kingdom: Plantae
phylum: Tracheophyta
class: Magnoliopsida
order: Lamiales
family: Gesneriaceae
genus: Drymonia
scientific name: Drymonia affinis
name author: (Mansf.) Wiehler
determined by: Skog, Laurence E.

# # # #

» **YOUR GOAL**
Lay out the stretch of entries from the line containing "order: Lamiales" through the end of the entries as a two-column CSV with the columns field and value. Give one row per entry, with the entry's text and its answer each in a single quoted field and any line breaks turned into spaces.

» **EXERCISE RESPONSE**
field,value
"order:","Lamiales"
"family:","Gesneriaceae"
"genus:","Drymonia"
"scientific name:","Drymonia affinis"
"name author:","(Mansf.) Wiehler"
"determined by:","Skog, Laurence E."